Public officials have stated over and over again that there are not enough available beds to support Los Angeles’ unhoused populations. LAHSA’s most recent Housing Inventory Count estimated that there were 15,000 shelter or bridge beds available across the Continuum of Care. Even if all of these beds were open, they would only provide space for a fraction of the people living unsheltered in the city. Further, even if there were sufficient beds, public officials, most notably LAHSA, consistently state that inflow into homelessness is far greater and faster than what our homelessness service system can support. Proposals like these promote the myth that people are homeless by choice, not the result of a failure to expand the city’s homeless housing stock (both shelters and permanent). Given this scarcity, prioritizing enforcement will do little more than move people from place to place, disrupting their lives along the way.

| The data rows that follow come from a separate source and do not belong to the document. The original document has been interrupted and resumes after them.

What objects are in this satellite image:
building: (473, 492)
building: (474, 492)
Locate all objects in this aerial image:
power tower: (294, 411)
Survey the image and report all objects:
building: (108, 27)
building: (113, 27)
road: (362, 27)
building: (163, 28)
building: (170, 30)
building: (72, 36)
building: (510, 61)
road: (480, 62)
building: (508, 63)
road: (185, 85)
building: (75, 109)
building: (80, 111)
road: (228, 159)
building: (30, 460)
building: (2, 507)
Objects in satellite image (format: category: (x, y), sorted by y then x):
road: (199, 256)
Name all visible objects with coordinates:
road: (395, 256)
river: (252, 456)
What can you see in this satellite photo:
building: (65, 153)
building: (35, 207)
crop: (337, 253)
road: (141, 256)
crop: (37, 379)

The focus of this legislation is to criminalize homelessness, a strategy that wastes millions of city dollars while accomplishing very little. Legal scholars have argued that these ordinances constitute cruel and unusual punishment and violate basic human rights. Jones v. City of Los Angeles ruled that enforcing the bans on sitting and sleeping in public violate the Eighth Amendment’s cruel and unusual punishment clause. Despite these rulings, Los Angeles has continued to lead with criminalization in its response to the homelessness crisis. This is actively counterproductive toward reducing homelessness.
    • Citations, arrests, and fees are impediments to obtaining employment, housing, and other needed resources.

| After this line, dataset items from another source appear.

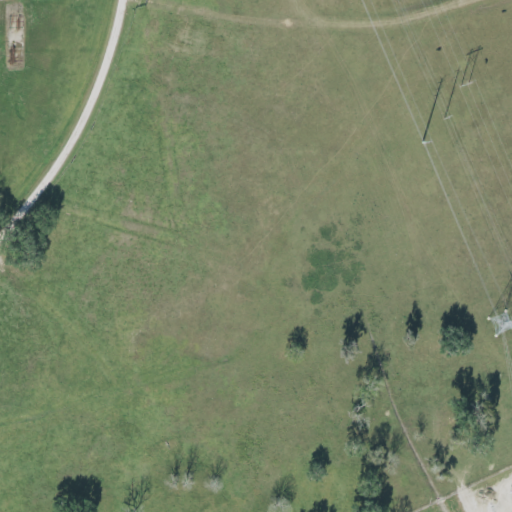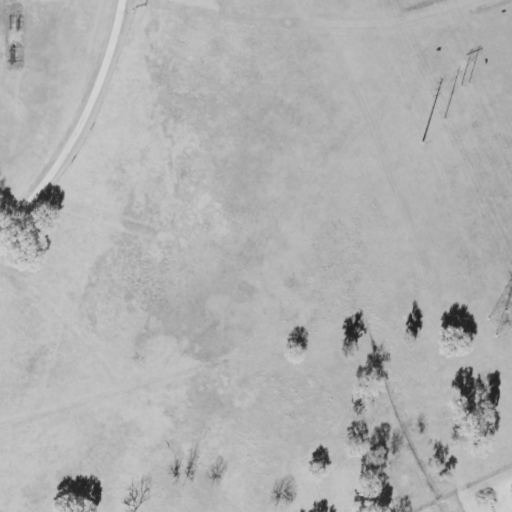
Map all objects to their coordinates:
road: (305, 24)
power tower: (465, 84)
road: (168, 109)
road: (81, 132)
power tower: (502, 325)
power substation: (478, 496)
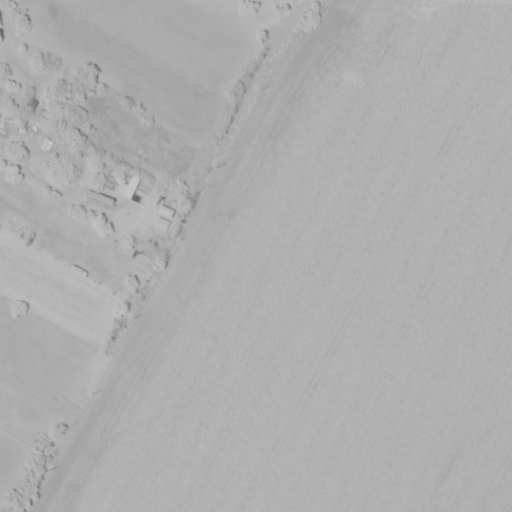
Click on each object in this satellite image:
building: (128, 183)
building: (127, 186)
road: (61, 190)
crop: (334, 293)
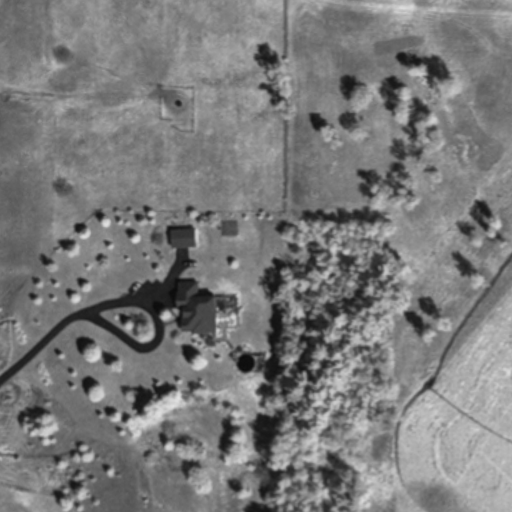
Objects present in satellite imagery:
building: (184, 238)
road: (127, 298)
building: (197, 309)
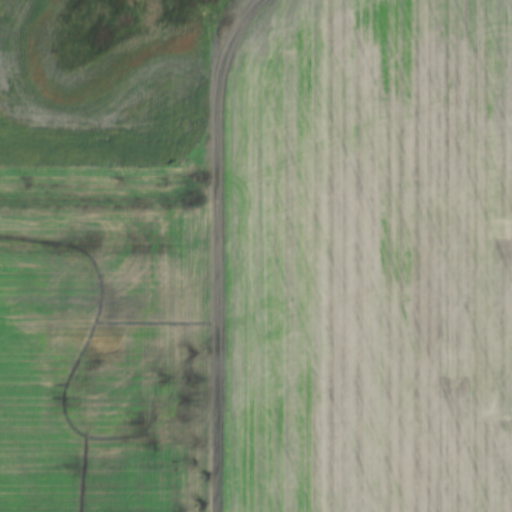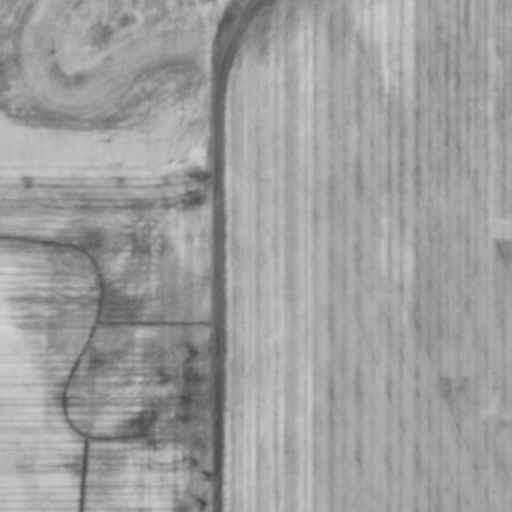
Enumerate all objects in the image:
road: (219, 248)
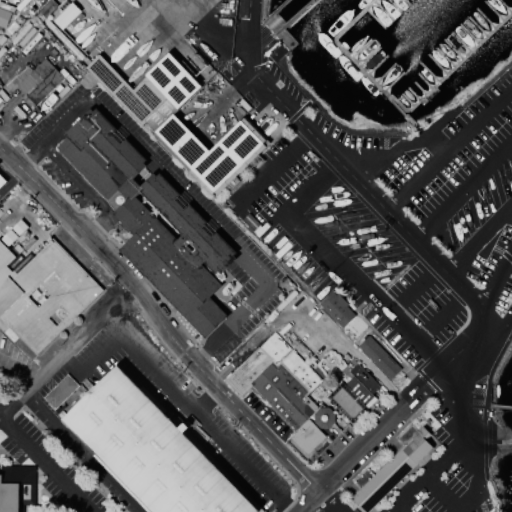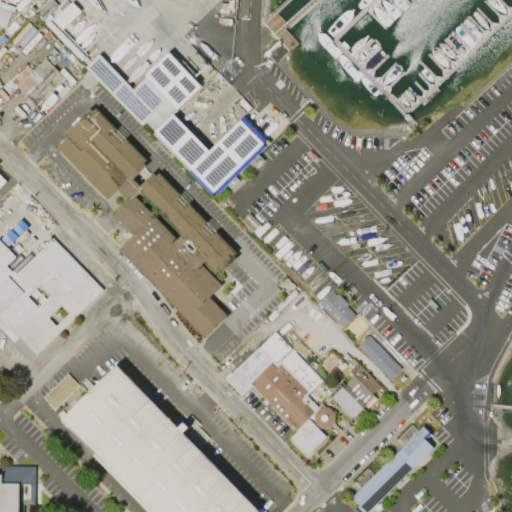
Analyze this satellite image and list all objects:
pier: (279, 9)
building: (4, 16)
pier: (299, 16)
pier: (357, 19)
building: (37, 80)
pier: (422, 97)
pier: (409, 117)
building: (180, 120)
building: (182, 122)
road: (510, 139)
road: (448, 147)
road: (275, 170)
building: (2, 181)
building: (2, 182)
road: (86, 191)
road: (182, 191)
road: (378, 201)
parking lot: (156, 212)
building: (150, 221)
building: (153, 221)
parking lot: (401, 250)
road: (339, 265)
road: (496, 274)
road: (414, 288)
building: (40, 294)
building: (42, 296)
building: (336, 306)
building: (338, 308)
road: (439, 314)
road: (169, 329)
road: (83, 344)
building: (378, 355)
building: (379, 357)
building: (283, 382)
building: (285, 389)
building: (60, 391)
building: (61, 391)
building: (355, 392)
building: (354, 393)
road: (181, 397)
road: (209, 400)
road: (14, 404)
pier: (507, 409)
building: (407, 434)
building: (307, 436)
road: (366, 439)
pier: (508, 444)
building: (151, 450)
building: (150, 451)
road: (83, 454)
road: (44, 465)
building: (392, 467)
building: (392, 470)
building: (16, 487)
building: (17, 487)
road: (443, 492)
road: (306, 501)
road: (460, 510)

    • Displacing people can disrupt relationships with homeless outreach and caseworkers, who are necessary to enter into stable housing and services.
    • Encampment sweeps by police and sanitation workers result in the loss of important possessions: documents, items of personal value, even medication.
    • When documents are confiscated, people applying for housing and other services are set back—ID cards and certain forms are often needed to obtain assistance.
    • When medications are confiscated or thrown out by police, the consequences can be fatal.
As of September 21, coroner data shows that 964 unhoused Angelenos have died this year.
    • Unhoused deaths represent 11% of all deaths in LA, despite representing 1% of the overall population.
    • Unhoused deaths were almost twice as likely to be male and 1.6 times more likely to be black.
    • Unhoused people were over two times more likely to have died from accidental and preventable causes compared to housed populations.
The Centers for Disease Control states “clearing encampments can cause people to disperse throughout the community and break connections with service providers. This increases the potential for infectious disease spread.” Increased enforcement creates another threat to unhoused Angelenos at a time when the city is already expected to surpass the number of unhoused deaths of the previous year and set a record for the City with the highest homeless mortality rate. City Council is approaching enforcement with urgency, even as housing projects face delays and higher-than-expected costs. We cannot prioritize building systems to force people into shelter when there is nowhere for them to go. For the above reasons, we urge you to oppose the passage of Council file: 20-1376.”

In one of his last acts as mayor, Mayor Garcetti signed 41.18 into law on July 29, 2021. We condemn this decision as one that will lead to more deaths, greater incarceration, and untold amounts of harassment and abuse. The City of LA must reverse course in the way that it treats its unhoused community. Punishing, harassing, and hiding people experiencing homelessness will not fix our broken housing system.